In the present study, as expected we found that in EStim treated cells osteogenic differentiation (calcium deposition by differentiated early osteoblasts) already began on day 7 and continued until day 21 (Fig. 3B). During the same period Vmem values were low (hyperpolarized). Taken together with our fluorescence data tracking Vmem, we saw that a more negative Vmem correlates well with differentiation, as seen in the EStim group. This correlates with findings by others (Sundelacruz, Levin & Kaplan, 2009), in which lower Vmem values were shown to correlated with higher levels of differentiation. Our findings agree with those of Levin, et al. who found a clear relationship between hyperpolarized cellular states and high levels of cell differentiation. Taken together and compared to both the EStim and control groups, it is clear that AT-MSC hyperpolarization correlates with cell differentiation. Overall, our findings agree with previous work described in the literature (Sundelacruz, Levin & Kaplan, 2008). In said experiments by others cell proliferation and differentiation and the corresponding Vmem changes were induced using chemical interventions, that is, K+-ATP-channel openers pinacidil and diazoxide (Sundelacruz, Levin & Kaplan, 2008). In contrast, in the present study we used DC EStim to stimulate proliferation and osteogenic differentiation, and also observed the corresponding changes in Vmem. The fact that cell proliferation and differentiation and the corresponding Vmem changes can be stimulated both chemically (K+-ATP-channel openers pinacidil and diazoxide), and physically (DC EStim), in the present experiments, indicates that this correlation is robust. While based on this data we cannot say how EStim might affect Vmem, in studies by Valič et al. (2003) and Taghian, Narmoneva & Kogan (2015), the authors speculate that DC EStim acts on the permeability of the ion channels through which electrically charged molecules pass the cell membrane.

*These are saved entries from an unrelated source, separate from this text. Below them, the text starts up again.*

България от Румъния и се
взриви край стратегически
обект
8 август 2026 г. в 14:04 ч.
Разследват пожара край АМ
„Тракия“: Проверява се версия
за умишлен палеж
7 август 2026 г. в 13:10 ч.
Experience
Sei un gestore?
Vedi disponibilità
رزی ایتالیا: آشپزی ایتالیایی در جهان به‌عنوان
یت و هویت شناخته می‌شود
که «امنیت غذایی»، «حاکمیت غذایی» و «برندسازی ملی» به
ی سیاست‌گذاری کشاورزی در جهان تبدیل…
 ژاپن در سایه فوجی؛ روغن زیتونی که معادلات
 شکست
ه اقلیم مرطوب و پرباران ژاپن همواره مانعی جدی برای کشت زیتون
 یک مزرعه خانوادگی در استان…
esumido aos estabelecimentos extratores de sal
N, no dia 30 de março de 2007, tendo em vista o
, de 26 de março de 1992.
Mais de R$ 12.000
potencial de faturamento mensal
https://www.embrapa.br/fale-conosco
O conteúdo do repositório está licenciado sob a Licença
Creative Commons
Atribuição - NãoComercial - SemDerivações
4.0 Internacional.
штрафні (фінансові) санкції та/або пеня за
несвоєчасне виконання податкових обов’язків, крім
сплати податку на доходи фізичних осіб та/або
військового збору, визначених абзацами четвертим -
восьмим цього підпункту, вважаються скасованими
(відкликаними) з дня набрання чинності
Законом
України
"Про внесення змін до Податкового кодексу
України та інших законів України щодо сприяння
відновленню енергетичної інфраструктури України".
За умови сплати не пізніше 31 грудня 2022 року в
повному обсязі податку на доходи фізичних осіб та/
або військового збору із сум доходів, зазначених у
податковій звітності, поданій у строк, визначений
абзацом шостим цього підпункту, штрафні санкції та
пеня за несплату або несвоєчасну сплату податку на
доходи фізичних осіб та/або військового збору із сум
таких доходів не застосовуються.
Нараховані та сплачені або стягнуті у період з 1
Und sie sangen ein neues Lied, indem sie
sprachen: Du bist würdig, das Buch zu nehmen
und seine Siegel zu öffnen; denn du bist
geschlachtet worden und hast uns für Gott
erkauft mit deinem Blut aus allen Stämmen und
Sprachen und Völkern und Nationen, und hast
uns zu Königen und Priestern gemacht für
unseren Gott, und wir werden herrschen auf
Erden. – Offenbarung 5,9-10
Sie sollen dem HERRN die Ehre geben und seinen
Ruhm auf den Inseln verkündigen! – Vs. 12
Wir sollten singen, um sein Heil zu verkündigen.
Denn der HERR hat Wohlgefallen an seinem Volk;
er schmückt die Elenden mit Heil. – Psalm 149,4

In summary, by monitoring Vmem signaling during changes in stem cell behaviors we hope to gain a better understanding of the mechanisms by which these electrochemical cues regulate stem cell function. In future experiments we will determine if the observed Vmem changes control proliferation and differentiation in the cells or if it is a consequence of these important cellular functions. This knowledge could lead to the development of new EStim-based therapies that optimize stem cell function in regenerative medicine-based treatments.